Die Auflösung könnt ihr nach Belieben anpassen. Ryse unterstüzt auf dem PC Auflösungen von bis zu 4K, im Volksmund auch Ultra HD genannt, also 3840 x 2160 Pixeln. Darüber hinaus könnt ihr die Kantenglättungs-Technologie Supersampling anwenden, damit das Spiel im Allgemeinen runder aussieht. Das Supersampling in Ryse auf dem PC könnt ihr in den Optionen aktivieren, 1,5x1,5 auswählen oder 2x2. Wenn ihr euch aber nicht lange mit den Optionen auseinandersetzen, sondern euch gleich in die Schlacht stürzen wollt, dann haben die Entwickler euch eine Reihe von Voreinstellungen bereitgestellt. Mit wenigen Klicks könnt ihr die Grafikqualität auf Niedrig, Mittel oder Hoch einstellen.

Automatisch eingestellt ist auf jeden Fall die Textur-Auflösung. Aber: Die Macher des Spiels werden zum Verkaufsstart eine Anleitung herausgeben, nach der ihr die Textur-Einstellungen an eure Bedürfnisse anpassen könnt. Außerdem habt ihr die Wahl, ob ihr im Fenstermodus spielen wollt oder über den gesamten Bildschirm. Es kann passieren, dass euer Bildschirm und eure Grafikkarte nicht synchron miteinander kommunizieren. Auch für diesen Fall haben die Entwickler vorgesorgt und auf Wunsch könnt ihr die Option VSYNC aktivieren.​

Leider ist das dieser Tage schon eine Besonderheit: Ryse erscheint mit einer nicht limitierten Framerate. Die Bildwiederholungsrate hängt also ganz von der Rechenpower eurer Hardware ab. Wenn ihr aber sichergehen wollt, dass es zu keinen starken Schwankungen kommt, könnt ihr die Bildwiederholungsrate auf 30fps festlegen. Wenn ihr wollt. Noch dazu unterstützt Ryse für den PC natives Upscaling und - solltest ihr diese Option aktiviert haben - eine Auswahl an Rendering-Auflösungen.

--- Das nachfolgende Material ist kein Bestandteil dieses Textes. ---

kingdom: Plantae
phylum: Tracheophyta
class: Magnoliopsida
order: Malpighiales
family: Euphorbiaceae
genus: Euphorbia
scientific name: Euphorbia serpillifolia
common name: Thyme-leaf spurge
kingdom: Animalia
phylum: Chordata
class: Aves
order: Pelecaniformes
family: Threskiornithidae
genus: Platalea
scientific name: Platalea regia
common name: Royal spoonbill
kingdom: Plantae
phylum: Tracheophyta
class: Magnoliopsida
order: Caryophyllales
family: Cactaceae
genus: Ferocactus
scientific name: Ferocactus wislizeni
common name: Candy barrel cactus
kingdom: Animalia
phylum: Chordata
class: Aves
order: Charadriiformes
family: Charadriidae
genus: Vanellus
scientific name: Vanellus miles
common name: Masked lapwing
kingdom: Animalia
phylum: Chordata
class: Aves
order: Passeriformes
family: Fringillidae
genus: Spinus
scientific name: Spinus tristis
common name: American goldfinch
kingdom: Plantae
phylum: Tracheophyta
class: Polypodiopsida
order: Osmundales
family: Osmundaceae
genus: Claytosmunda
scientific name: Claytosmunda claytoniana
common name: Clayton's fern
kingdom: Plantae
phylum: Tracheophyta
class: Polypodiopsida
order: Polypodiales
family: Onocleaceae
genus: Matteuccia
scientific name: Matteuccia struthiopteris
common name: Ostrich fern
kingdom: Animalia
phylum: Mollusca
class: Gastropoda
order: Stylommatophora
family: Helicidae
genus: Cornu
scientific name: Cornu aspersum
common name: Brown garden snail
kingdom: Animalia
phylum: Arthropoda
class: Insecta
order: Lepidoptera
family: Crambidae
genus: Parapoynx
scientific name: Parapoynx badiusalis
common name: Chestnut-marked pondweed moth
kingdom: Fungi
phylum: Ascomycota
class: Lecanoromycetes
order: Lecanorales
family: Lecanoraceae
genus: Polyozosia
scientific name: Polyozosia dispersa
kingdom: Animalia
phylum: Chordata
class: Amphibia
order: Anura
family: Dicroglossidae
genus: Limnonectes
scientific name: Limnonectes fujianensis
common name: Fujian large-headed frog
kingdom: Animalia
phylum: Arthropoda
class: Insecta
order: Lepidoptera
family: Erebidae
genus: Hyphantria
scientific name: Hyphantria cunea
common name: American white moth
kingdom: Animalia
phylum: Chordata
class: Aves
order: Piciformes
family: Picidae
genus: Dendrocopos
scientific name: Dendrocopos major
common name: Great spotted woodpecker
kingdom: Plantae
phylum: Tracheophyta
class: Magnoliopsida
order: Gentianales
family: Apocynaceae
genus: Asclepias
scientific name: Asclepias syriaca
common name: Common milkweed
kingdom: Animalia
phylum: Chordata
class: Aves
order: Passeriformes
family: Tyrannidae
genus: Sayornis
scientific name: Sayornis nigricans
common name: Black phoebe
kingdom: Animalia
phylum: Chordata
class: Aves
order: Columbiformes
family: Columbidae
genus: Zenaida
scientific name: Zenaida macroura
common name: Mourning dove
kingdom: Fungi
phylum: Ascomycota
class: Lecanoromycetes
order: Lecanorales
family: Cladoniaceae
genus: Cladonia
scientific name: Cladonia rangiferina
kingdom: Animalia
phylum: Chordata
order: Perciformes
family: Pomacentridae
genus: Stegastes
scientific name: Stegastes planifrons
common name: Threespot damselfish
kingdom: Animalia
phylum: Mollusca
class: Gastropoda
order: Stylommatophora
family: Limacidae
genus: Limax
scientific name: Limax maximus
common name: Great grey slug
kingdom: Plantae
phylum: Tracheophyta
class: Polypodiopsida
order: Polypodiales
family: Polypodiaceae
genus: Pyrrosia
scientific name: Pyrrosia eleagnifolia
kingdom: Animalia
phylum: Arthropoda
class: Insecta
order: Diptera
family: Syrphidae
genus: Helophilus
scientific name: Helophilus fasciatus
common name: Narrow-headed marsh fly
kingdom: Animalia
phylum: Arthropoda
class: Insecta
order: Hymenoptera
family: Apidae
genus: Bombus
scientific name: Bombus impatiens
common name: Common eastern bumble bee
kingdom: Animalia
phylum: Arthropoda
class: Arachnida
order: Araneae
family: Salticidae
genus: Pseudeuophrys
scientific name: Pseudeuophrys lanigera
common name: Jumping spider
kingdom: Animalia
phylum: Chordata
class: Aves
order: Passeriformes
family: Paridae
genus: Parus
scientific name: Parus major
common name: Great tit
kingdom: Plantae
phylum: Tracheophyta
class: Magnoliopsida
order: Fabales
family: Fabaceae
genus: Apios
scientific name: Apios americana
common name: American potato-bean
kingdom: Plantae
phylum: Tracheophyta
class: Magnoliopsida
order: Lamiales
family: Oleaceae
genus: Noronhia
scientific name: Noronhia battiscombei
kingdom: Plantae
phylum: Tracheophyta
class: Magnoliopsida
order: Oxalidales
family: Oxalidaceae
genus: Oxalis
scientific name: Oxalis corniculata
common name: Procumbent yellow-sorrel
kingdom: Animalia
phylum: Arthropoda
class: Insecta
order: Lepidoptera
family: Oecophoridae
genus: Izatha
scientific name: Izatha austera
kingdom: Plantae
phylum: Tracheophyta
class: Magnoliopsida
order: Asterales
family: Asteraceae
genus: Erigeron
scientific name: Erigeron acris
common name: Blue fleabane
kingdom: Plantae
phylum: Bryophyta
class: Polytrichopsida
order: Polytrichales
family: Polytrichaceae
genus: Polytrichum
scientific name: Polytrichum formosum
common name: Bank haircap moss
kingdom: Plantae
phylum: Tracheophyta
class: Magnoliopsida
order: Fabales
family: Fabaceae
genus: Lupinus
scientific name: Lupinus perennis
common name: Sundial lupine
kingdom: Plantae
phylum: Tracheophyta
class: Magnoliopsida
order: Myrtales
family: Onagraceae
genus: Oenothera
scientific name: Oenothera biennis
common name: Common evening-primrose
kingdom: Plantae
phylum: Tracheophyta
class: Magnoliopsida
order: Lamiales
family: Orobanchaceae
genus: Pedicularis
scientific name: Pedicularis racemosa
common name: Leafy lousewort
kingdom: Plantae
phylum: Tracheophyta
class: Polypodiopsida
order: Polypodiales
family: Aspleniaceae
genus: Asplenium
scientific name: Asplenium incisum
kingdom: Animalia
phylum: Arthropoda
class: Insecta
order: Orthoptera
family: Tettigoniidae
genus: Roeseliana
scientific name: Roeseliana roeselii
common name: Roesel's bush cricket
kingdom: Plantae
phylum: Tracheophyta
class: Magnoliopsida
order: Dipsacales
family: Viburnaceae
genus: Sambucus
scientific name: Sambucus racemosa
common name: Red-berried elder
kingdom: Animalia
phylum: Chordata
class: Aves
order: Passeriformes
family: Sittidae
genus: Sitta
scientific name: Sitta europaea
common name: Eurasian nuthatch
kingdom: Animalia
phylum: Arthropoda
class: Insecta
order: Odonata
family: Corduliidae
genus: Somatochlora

Und das war erst die Hälfte. Ryse enthält auf dem PC nämlich noch ein zweites Grafikoptionsmenü, in dem ihr die Optik eures Spiels noch weiter anpassen und verbessern könnt.

Mehr Inhalte der PC-Version
Die PC-Version von Ryse enthält zudem vier Downloadpakete, die zuvor für die Xbox One erschienen sind. Diese Downloadpakete enthalten ein Dutzend neuer Maps im Mehrspielermodus, den brandneuen überlebensmodus und fünf neue Skins, die euer Gladiator überziehen kann. Optionale Mikrotransaktionen haben die Entwickler aus dem Spiel entfernt.